─── EXERCISE DATA
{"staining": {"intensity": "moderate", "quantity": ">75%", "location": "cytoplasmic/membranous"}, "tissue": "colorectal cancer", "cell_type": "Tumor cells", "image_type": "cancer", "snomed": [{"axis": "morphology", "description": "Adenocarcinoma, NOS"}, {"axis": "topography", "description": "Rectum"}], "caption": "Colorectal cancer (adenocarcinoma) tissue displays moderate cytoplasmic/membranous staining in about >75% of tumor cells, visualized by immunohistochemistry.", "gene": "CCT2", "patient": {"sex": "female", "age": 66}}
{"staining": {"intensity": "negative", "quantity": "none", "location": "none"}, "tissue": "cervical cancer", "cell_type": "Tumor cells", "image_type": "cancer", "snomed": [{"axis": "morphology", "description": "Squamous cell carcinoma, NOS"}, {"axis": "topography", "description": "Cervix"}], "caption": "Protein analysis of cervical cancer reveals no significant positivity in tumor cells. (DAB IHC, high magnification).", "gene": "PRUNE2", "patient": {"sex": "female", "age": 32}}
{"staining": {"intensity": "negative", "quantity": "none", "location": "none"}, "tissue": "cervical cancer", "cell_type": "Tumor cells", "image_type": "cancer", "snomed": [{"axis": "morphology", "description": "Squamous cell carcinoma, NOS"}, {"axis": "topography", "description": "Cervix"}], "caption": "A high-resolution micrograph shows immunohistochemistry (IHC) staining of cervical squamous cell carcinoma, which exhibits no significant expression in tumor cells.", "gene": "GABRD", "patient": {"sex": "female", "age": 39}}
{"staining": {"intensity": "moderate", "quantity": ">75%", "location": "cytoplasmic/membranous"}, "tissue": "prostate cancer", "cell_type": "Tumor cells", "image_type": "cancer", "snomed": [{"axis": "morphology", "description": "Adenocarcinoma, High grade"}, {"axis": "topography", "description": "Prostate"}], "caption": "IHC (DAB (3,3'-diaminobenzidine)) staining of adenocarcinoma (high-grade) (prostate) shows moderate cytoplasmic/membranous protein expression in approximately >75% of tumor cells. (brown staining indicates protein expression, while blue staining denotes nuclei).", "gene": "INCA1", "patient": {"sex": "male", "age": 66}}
──────
Nothing in the listing above may be altered; transcribe all of it.

→ TASK SOLUTION
{"staining": {"intensity": "moderate", "quantity": ">75%", "location": "cytoplasmic/membranous"}, "tissue": "colorectal cancer", "cell_type": "Tumor cells", "image_type": "cancer", "snomed": [{"axis": "morphology", "description": "Adenocarcinoma, NOS"}, {"axis": "topography", "description": "Rectum"}], "caption": "Colorectal cancer (adenocarcinoma) tissue displays moderate cytoplasmic/membranous staining in about >75% of tumor cells, visualized by immunohistochemistry.", "gene": "CCT2", "patient": {"sex": "female", "age": 66}}
{"staining": {"intensity": "negative", "quantity": "none", "location": "none"}, "tissue": "cervical cancer", "cell_type": "Tumor cells", "image_type": "cancer", "snomed": [{"axis": "morphology", "description": "Squamous cell carcinoma, NOS"}, {"axis": "topography", "description": "Cervix"}], "caption": "Protein analysis of cervical cancer reveals no significant positivity in tumor cells. (DAB IHC, high magnification).", "gene": "PRUNE2", "patient": {"sex": "female", "age": 32}}
{"staining": {"intensity": "negative", "quantity": "none", "location": "none"}, "tissue": "cervical cancer", "cell_type": "Tumor cells", "image_type": "cancer", "snomed": [{"axis": "morphology", "description": "Squamous cell carcinoma, NOS"}, {"axis": "topography", "description": "Cervix"}], "caption": "A high-resolution micrograph shows immunohistochemistry (IHC) staining of cervical squamous cell carcinoma, which exhibits no significant expression in tumor cells.", "gene": "GABRD", "patient": {"sex": "female", "age": 39}}
{"staining": {"intensity": "moderate", "quantity": ">75%", "location": "cytoplasmic/membranous"}, "tissue": "prostate cancer", "cell_type": "Tumor cells", "image_type": "cancer", "snomed": [{"axis": "morphology", "description": "Adenocarcinoma, High grade"}, {"axis": "topography", "description": "Prostate"}], "caption": "IHC (DAB (3,3'-diaminobenzidine)) staining of adenocarcinoma (high-grade) (prostate) shows moderate cytoplasmic/membranous protein expression in approximately >75% of tumor cells. (brown staining indicates protein expression, while blue staining denotes nuclei).", "gene": "INCA1", "patient": {"sex": "male", "age": 66}}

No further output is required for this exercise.